WHAT IS BEING ASKED
For each line below that includes the string "down", show the whole line.

GIVEN INFORMATION
********************

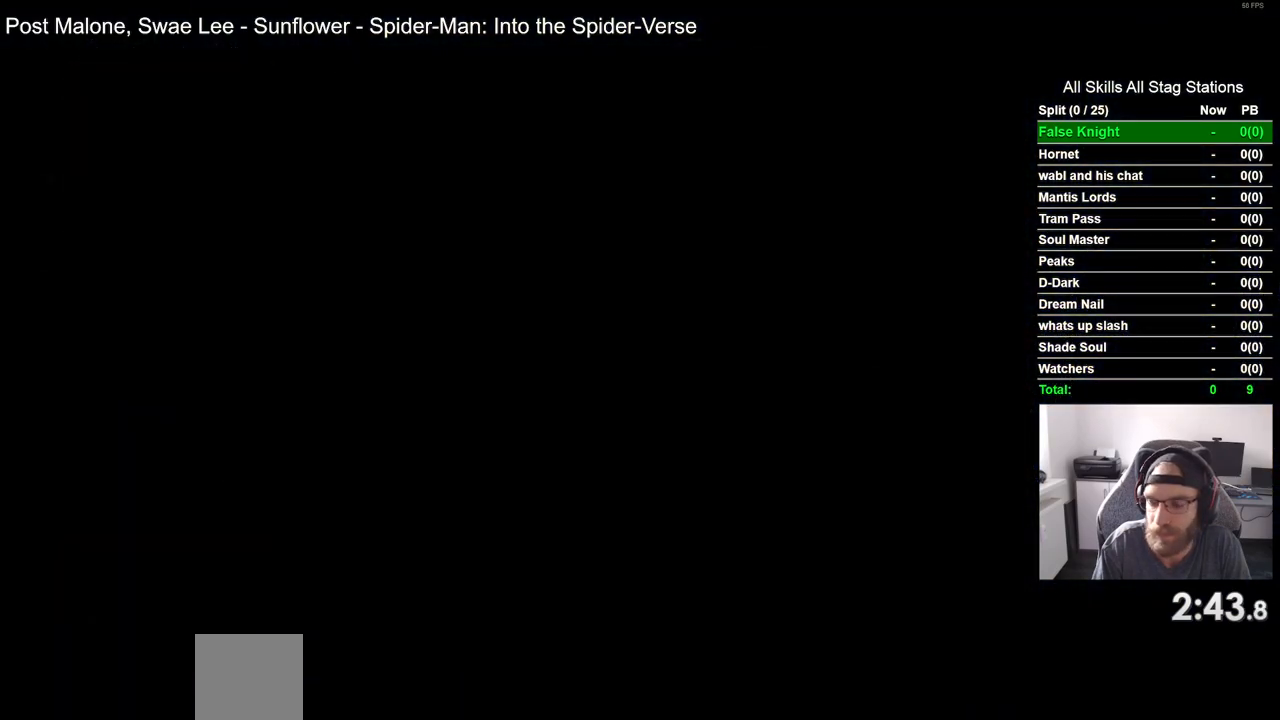
{"buttons": ["DPAD_RIGHT"], "left_stick": "center", "right_stick": "center", "events": []}
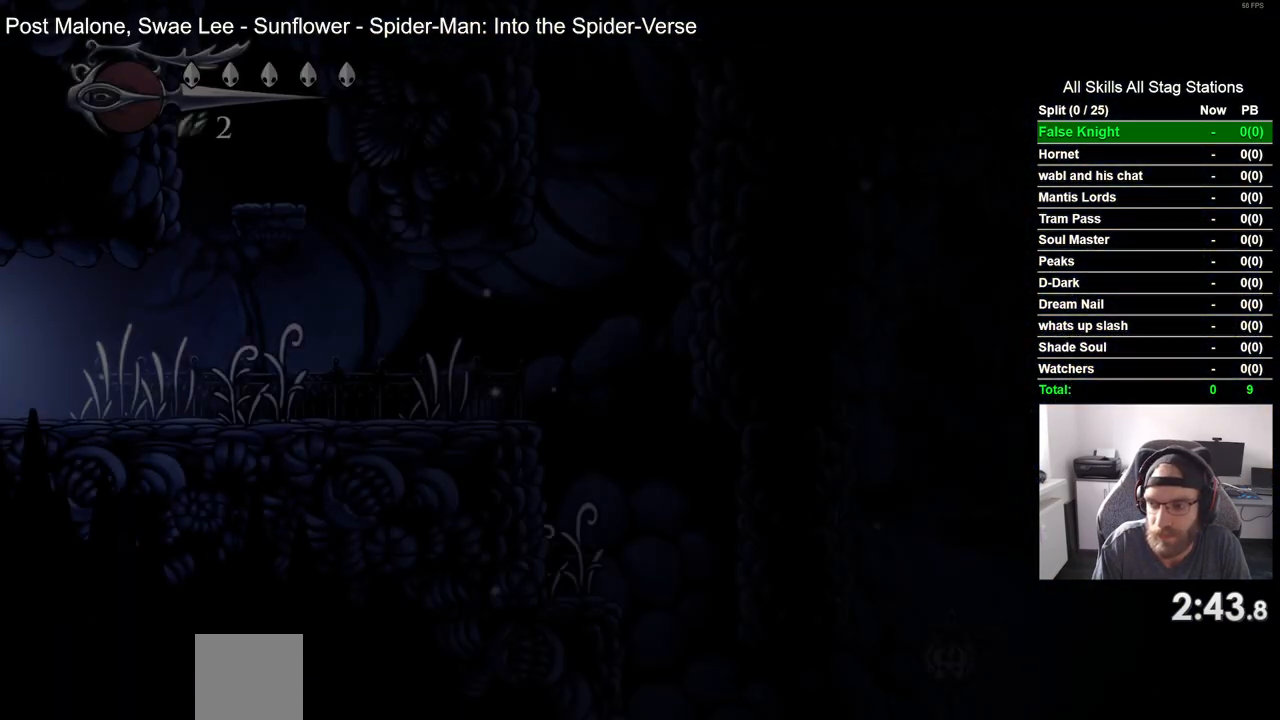
{"buttons": ["DPAD_RIGHT"], "left_stick": "center", "right_stick": "center", "events": []}
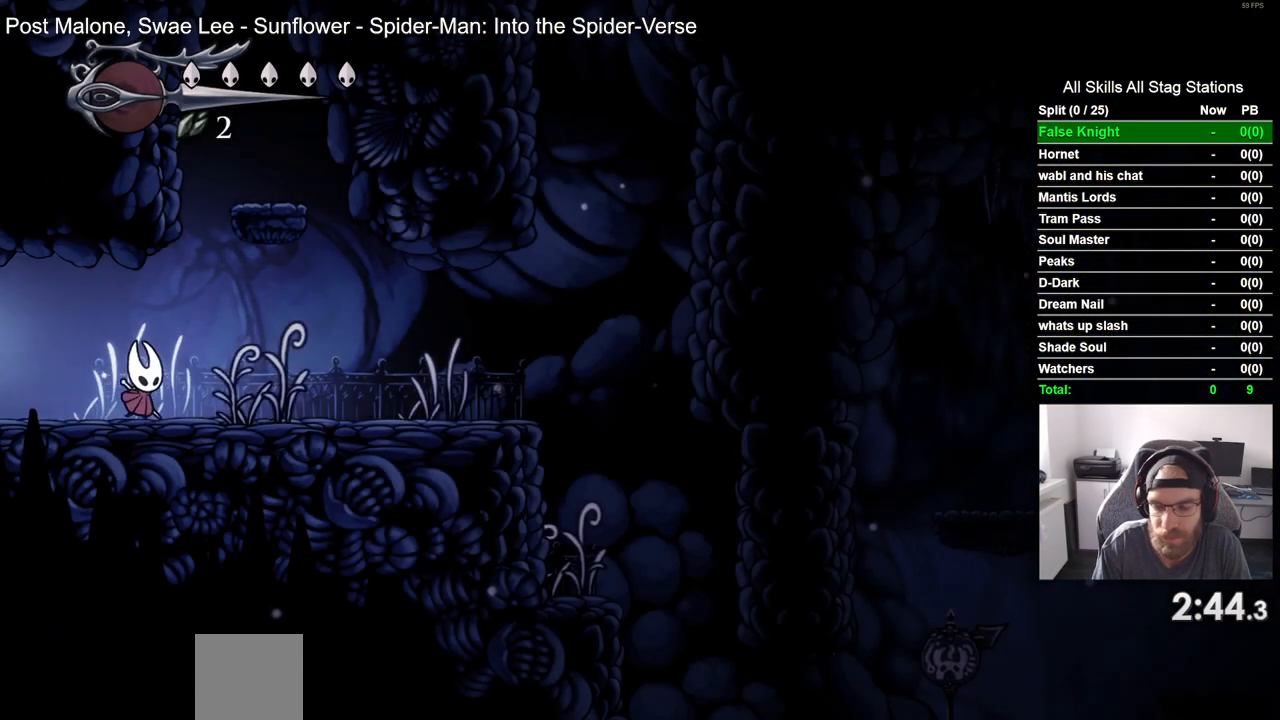
{"buttons": ["DPAD_RIGHT"], "left_stick": "center", "right_stick": "center", "events": [[100, "SQUARE", "down"], [250, "SQUARE", "up"]]}
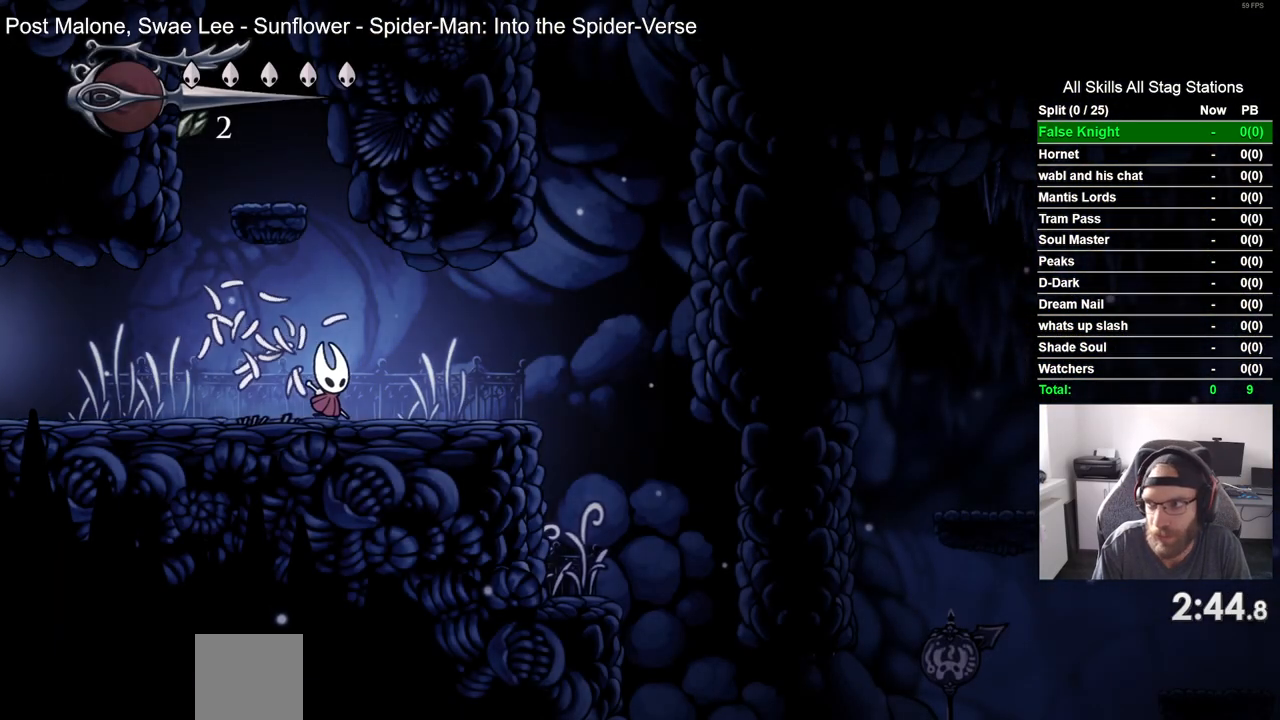
{"buttons": ["DPAD_RIGHT"], "left_stick": "center", "right_stick": "center", "events": [[83, "SQUARE", "down"], [250, "SQUARE", "up"]]}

********************

WRITTEN SOLUTION
{"buttons": ["DPAD_RIGHT"], "left_stick": "center", "right_stick": "center", "events": [[100, "SQUARE", "down"], [250, "SQUARE", "up"]]}
{"buttons": ["DPAD_RIGHT"], "left_stick": "center", "right_stick": "center", "events": [[83, "SQUARE", "down"], [250, "SQUARE", "up"]]}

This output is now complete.